* _EXTRACTED ENTRIES_:
================================

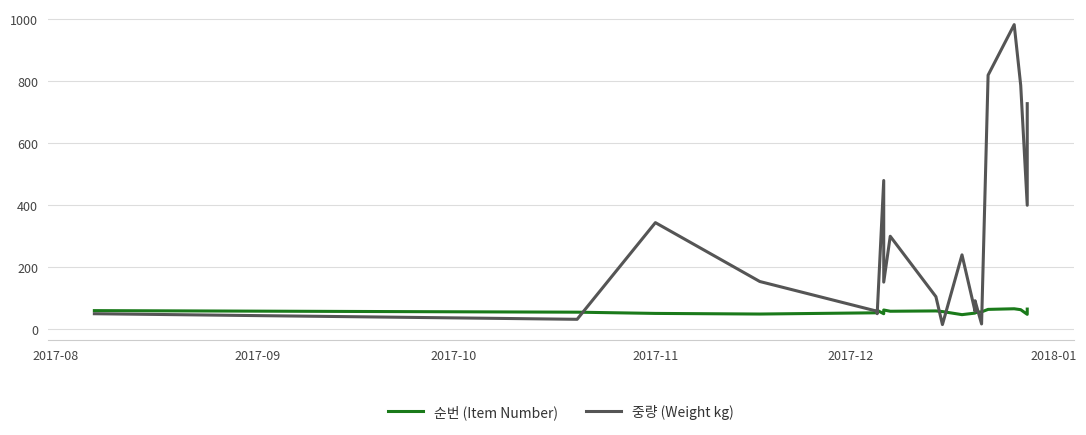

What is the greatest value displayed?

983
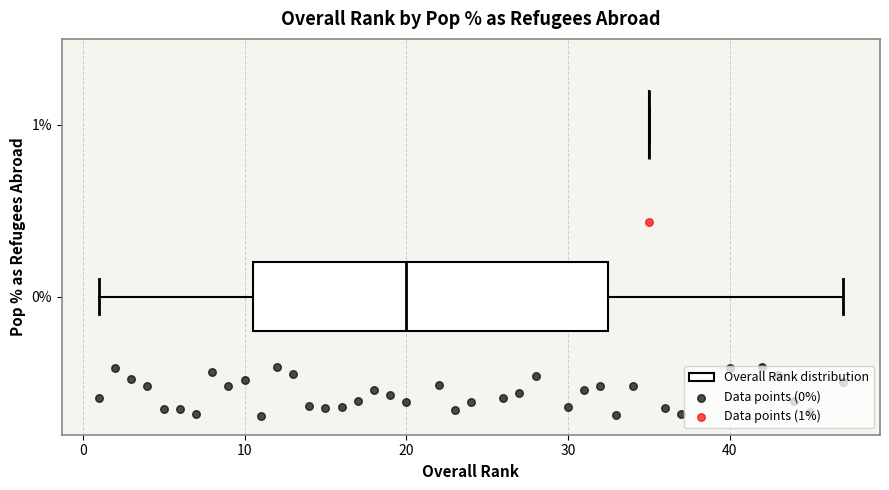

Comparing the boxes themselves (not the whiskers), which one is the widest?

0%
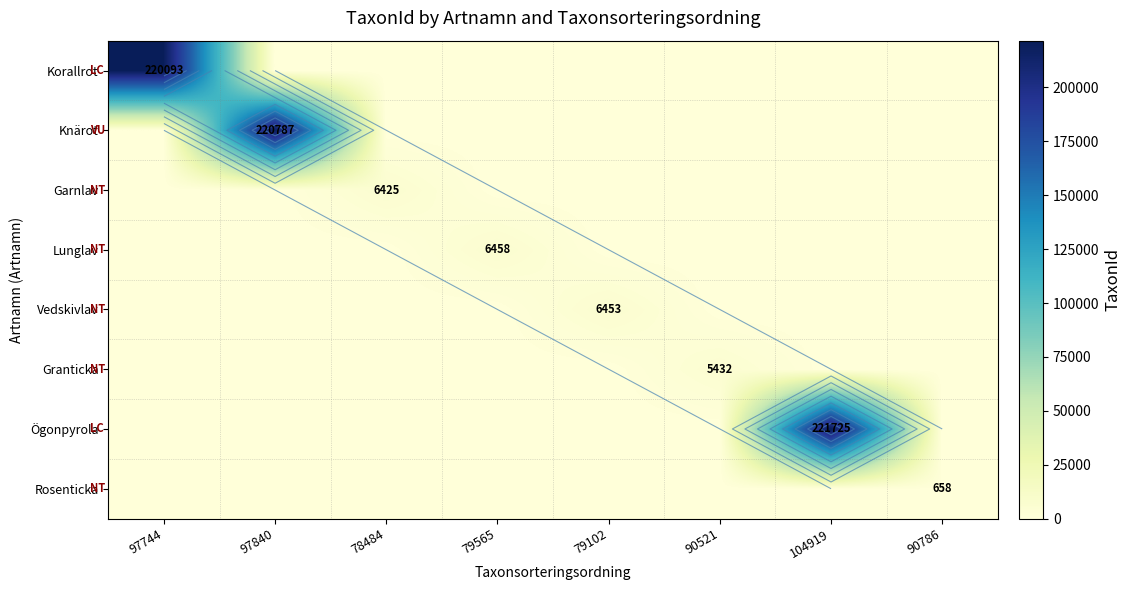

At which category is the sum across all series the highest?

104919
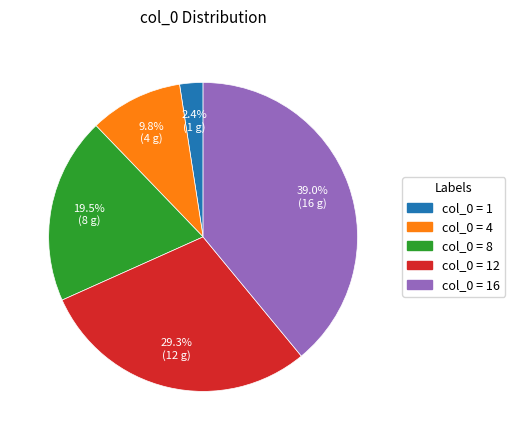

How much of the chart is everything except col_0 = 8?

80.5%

================================

* _THE PROBLEM_:
Retype the lines above word for word, but leave out the pictures.

* _RESPONSE AREA_:
What is the greatest value displayed?

983

Comparing the boxes themselves (not the whiskers), which one is the widest?

0%

At which category is the sum across all series the highest?

104919

How much of the chart is everything except col_0 = 8?

80.5%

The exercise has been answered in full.